Dataset items:
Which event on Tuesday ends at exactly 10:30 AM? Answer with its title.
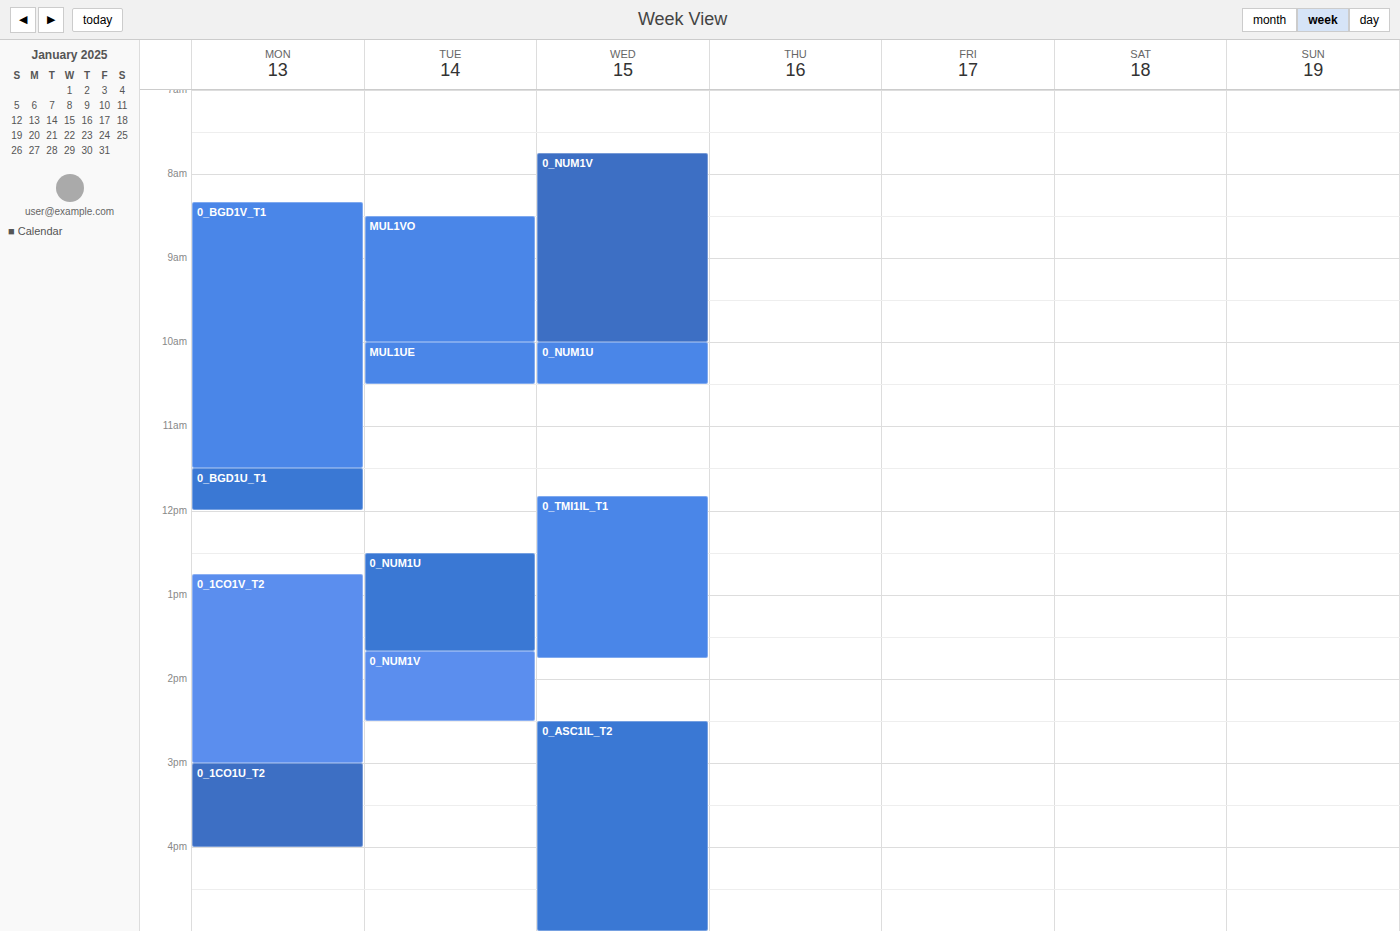
"MUL1UE"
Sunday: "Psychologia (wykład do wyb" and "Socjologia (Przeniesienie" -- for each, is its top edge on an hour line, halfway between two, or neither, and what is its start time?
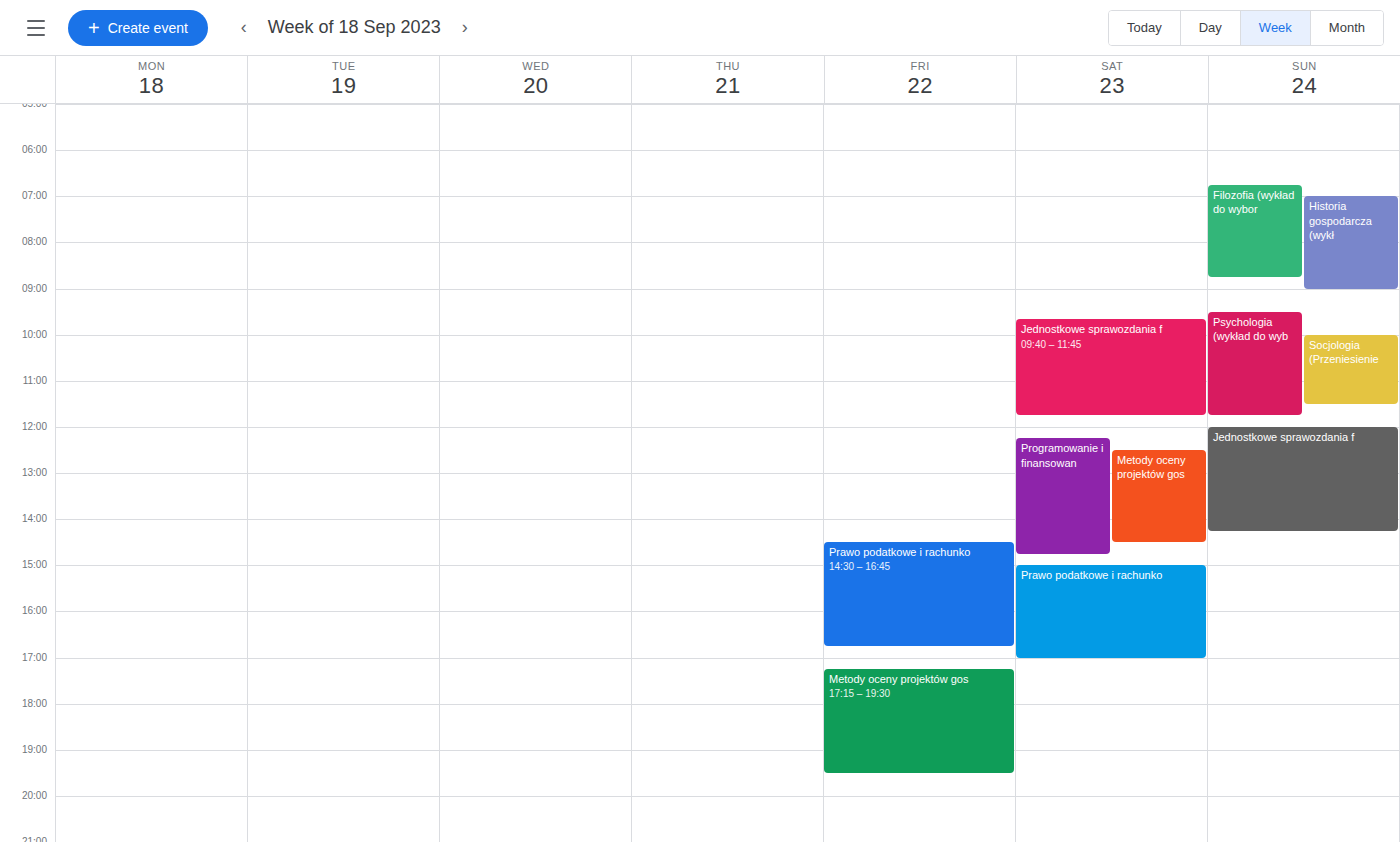
"Psychologia (wykład do wyb": 9:30 AM, halfway between the 9 AM and 10 AM lines. "Socjologia (Przeniesienie": 10:00 AM, exactly on the 10 AM line.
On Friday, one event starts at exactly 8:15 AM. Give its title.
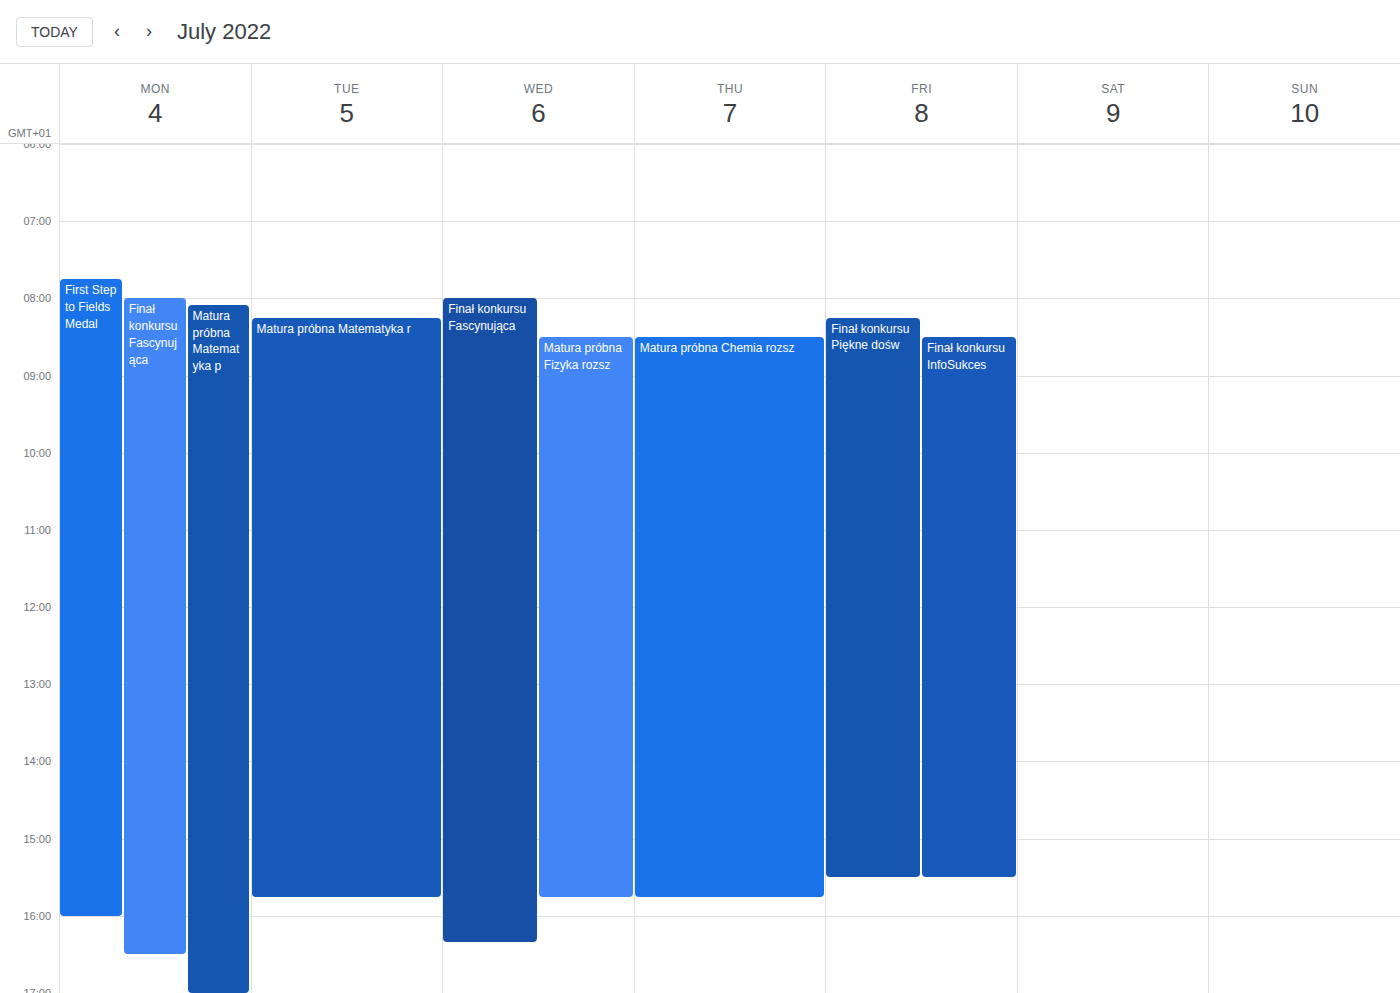
"Finał konkursu Piękne dośw"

→ Short exercise
Gather every line of the rows above that contains the string "title", treating uppercase and lowercase letters as different.

→ Response
Which event on Tuesday ends at exactly 10:30 AM? Answer with its title.
On Friday, one event starts at exactly 8:15 AM. Give its title.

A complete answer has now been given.